Heidelberg School artist, Tom Roberts, who painted shearers and rouseabouts at Brocklesby Station in 1890 for his famous work, Shearing the Rams, employed his paintbrushes just over ten years later in capturing a more formal subject - the opening of the First Parliament of the Commonwealth of Australia on 9 May 1901 by the Duke of Cornwall and York.
The Duke, who later became King George V, is the focal point of Roberts’ vast canvas, pictured addressing the assembled dignitaries from the platform of Melbourne’s Exhibition Building.
The Duchess of York stands behind him. She is in mourning dress, as are the other women present. The Duke’s grandmother, Queen Victoria, had died just weeks after the inauguration of the Commonwealth of Australia was celebrated in Sydney on 1 January 1901.
Behind the Duchess is the Governor-General, Lord Hopetoun, and behind him and in the body of the hall are Members of Parliament, state governors, judges, mayors, diplomatic representatives and other dignitaries.
There are even portraits of people who were not present but who had played key roles in the Federation process - including Sir Henry Parkes, the ‘Father of Federation’. Parkes had died six years before, but including him in this pictorial record was considered appropriate.
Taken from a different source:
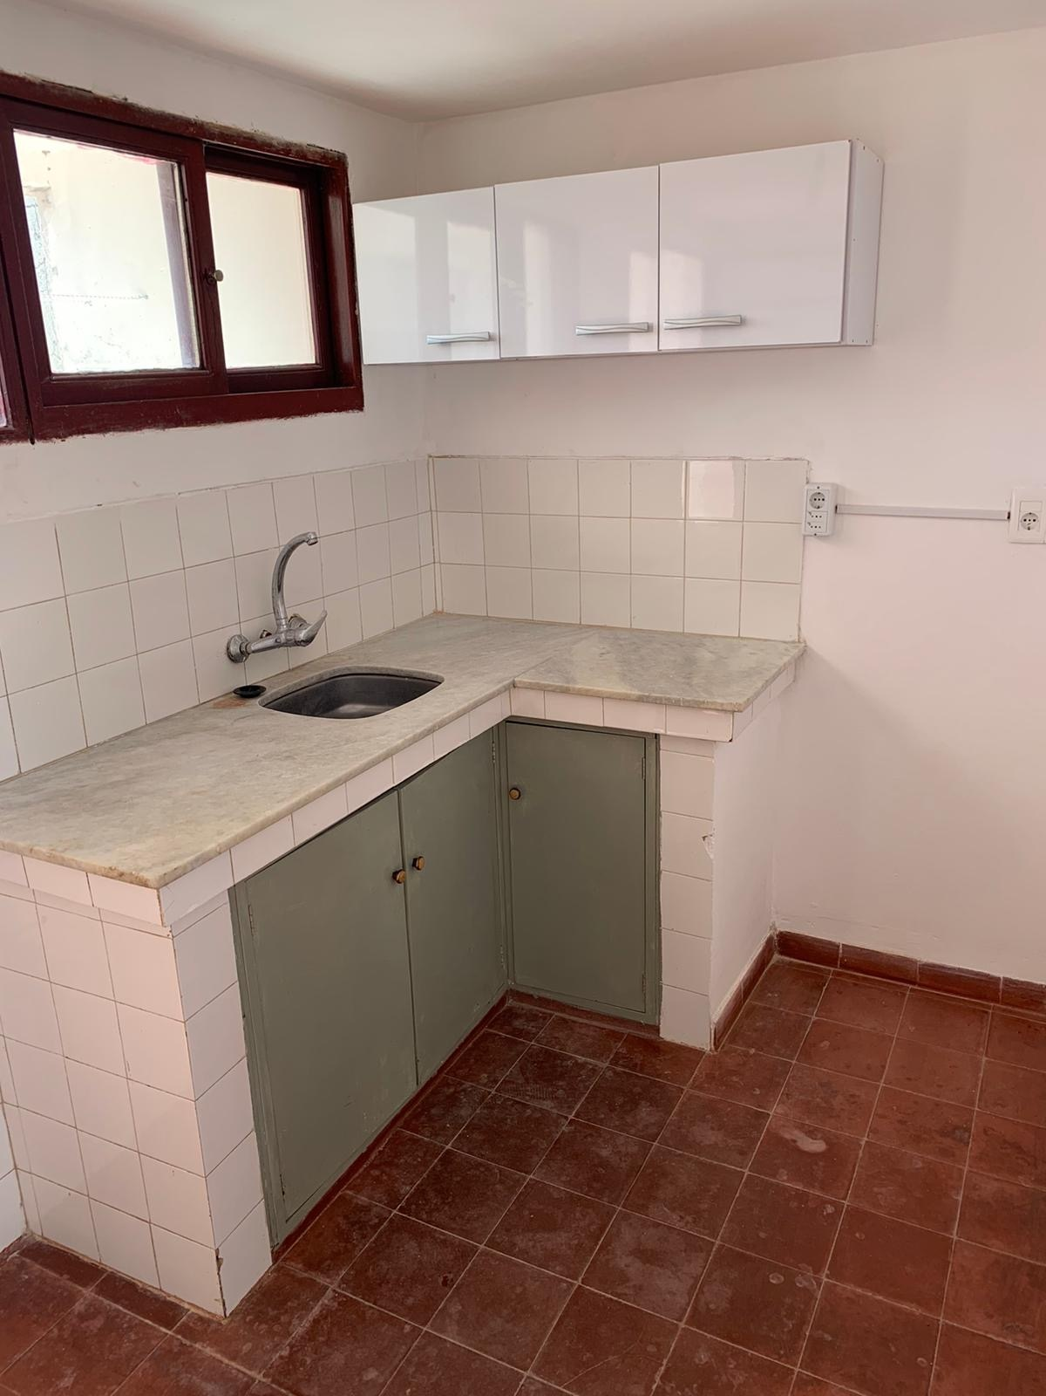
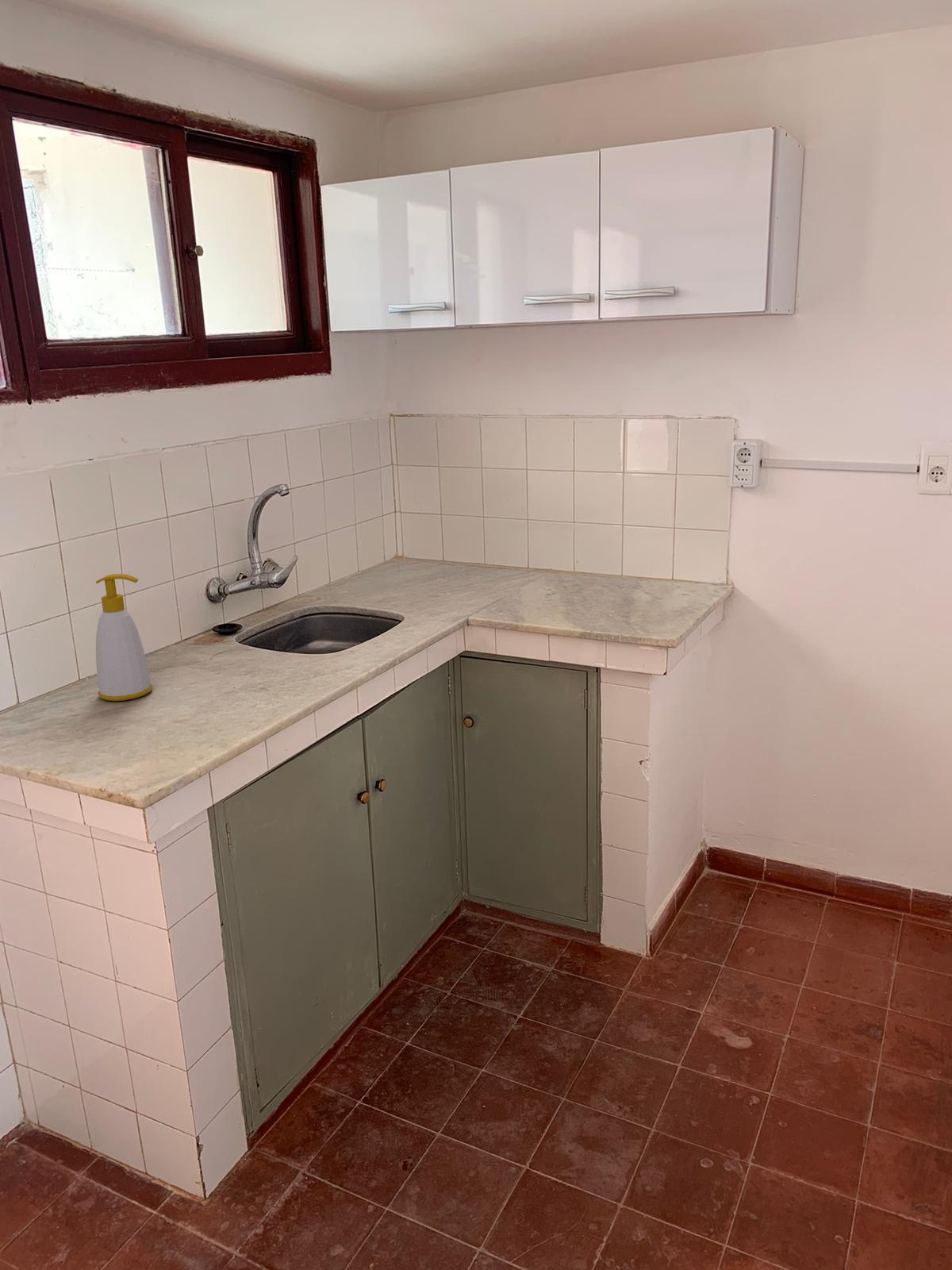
+ soap bottle [95,573,153,702]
Roberts was commissioned to paint 250 individual portraits for a fee of 1000 guineas, fitting each one into the overall composition. He went to London with the painting, and completed it there in 1904. It was presented to the Commonwealth, and then to the King, and did not come to Australia until 1960. The painting is on permanent loan to the Parliament of Australia from the British Royal Collection, and is now on display in Parliament House, Canberra.